The United States claimed that its victory over the British meant a victory over Native Americans as well. The remnants of the peoples who had lived in this area of New York were officially dispossessed by the Treaty of Paris that affirmed the U.S. triumph over England in its war of independence. Then, in 1788, the Fort Stanwix Treaty ended any Native claims to the land. Huge tracts of land that the Iroquois had lived on and worked for hundreds of years were given to the soldiers who had burned and murdered their way across the state.

A history of upstate New York recorded: “In 1789, the Indian titles to most of the lands in the State of New York, having been extinguished, the Legislature provided for the survey of a certain portion of these lands, already set apart for the soldiers of the State, who had served in the war of the Revolution. This tract embracing 1,680,000 acres, and denominated the Military Tract ... containing each one hundred lots of six hundred acres. Each private soldier and non-commissioned officer had one lot assigned him. The officers received larger shares in proportion to their rank.”

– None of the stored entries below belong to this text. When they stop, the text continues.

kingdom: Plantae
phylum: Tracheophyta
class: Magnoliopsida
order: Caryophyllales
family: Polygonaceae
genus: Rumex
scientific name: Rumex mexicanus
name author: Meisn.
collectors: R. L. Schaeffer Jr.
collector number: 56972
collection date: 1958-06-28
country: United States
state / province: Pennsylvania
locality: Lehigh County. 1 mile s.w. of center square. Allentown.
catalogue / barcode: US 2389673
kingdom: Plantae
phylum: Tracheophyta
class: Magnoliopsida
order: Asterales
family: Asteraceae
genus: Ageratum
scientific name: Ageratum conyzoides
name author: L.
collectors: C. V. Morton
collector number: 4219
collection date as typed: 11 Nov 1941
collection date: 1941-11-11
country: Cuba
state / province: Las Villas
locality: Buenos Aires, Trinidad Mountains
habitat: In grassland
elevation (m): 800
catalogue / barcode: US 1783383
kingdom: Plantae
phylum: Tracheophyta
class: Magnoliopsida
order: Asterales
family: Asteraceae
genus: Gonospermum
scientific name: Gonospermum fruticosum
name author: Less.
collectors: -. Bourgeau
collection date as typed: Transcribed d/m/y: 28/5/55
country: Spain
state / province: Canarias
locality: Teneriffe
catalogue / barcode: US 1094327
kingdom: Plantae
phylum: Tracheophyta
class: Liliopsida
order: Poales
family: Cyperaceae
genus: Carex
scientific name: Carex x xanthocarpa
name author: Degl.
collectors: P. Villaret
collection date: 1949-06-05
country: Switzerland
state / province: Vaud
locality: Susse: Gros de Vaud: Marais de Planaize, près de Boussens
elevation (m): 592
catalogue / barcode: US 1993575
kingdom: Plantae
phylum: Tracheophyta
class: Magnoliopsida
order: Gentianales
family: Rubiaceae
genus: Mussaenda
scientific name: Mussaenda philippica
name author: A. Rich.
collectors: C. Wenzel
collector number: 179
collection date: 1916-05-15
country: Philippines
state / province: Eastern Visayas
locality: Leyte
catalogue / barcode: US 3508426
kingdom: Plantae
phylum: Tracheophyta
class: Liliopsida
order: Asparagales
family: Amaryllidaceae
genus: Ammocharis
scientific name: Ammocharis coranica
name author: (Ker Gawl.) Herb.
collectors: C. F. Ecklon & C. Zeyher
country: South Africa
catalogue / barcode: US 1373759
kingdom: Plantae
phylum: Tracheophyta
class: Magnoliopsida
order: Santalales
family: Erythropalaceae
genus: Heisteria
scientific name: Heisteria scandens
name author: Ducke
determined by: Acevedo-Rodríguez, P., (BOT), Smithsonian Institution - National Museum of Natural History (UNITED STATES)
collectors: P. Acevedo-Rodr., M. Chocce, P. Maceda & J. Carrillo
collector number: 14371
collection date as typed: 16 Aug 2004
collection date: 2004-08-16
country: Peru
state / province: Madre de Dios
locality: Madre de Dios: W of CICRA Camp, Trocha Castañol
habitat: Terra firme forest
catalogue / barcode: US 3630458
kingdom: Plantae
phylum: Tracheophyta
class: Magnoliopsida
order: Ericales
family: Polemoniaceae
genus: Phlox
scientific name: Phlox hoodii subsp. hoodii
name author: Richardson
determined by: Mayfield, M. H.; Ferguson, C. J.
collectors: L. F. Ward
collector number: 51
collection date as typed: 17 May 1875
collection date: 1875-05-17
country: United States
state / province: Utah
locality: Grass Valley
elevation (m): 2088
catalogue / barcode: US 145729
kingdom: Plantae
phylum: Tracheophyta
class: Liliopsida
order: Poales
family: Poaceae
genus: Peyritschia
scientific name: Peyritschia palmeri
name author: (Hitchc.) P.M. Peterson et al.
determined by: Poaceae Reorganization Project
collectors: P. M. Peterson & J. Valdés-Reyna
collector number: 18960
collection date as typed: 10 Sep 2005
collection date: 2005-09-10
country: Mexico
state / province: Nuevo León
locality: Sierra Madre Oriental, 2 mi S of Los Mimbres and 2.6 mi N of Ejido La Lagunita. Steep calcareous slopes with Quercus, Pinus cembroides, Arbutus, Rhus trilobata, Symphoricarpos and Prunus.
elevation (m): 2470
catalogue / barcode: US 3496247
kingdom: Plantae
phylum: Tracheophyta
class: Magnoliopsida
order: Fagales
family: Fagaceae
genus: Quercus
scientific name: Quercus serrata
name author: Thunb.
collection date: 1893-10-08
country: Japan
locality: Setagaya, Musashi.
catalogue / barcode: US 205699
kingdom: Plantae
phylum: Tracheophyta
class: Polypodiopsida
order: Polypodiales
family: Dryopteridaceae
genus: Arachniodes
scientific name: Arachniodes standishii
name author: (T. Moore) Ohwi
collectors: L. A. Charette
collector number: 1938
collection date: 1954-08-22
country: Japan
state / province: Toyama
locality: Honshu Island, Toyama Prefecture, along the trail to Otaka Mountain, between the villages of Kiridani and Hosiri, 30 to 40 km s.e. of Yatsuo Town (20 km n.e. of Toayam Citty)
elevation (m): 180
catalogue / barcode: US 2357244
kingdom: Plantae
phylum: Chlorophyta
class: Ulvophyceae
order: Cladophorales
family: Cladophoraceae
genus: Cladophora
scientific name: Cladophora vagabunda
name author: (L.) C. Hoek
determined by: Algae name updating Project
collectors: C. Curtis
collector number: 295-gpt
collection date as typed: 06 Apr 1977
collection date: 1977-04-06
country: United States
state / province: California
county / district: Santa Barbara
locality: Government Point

The genocide and dispossession of the Iroquois in upstate New York provided a model for how the U.S. committed genocide against Native Americans and seized their land across the entire country as it expanded westward. Washington, a Virginia slaveowner who had also surveyed and purchased land occupied by Native Americans in what became the state of Ohio, himself bought 6,100 acres of fertile land near what is now the city of Utica, New York. White Americans flooded the area, and the fact that Native peoples had once been its occupants was recognized only in some of the place names such as Cayuga, Seneca, and Oneida.

Repeat Offenders

With the formation of the United States, genocidal atrocities against Native Americans became official political and military policy. The Trail of Tears... the “Cherokee Removal”... the Seminole Wars... the “Dakota War” in Minnesota... the depredations against the Apaches, Comanches, and other peoples of what is now the U.S. Southwest... The list of horrors is endless. Entire peoples, languages, and cultures have been obliterated by brute force. The theft of the lands those people occupied has been enshrined in U.S. law, over and over and over again. (Revolution will further expose this in the American Crime series.)

These crimes continue to this day—through the high incidence of murder and brutality by police against Native Americans, the continued degradation and ridicule inflicted on their cultures, the extreme poverty and desperation in the concentration camps (aka “reservations”) on which many are forced to live, and other measures.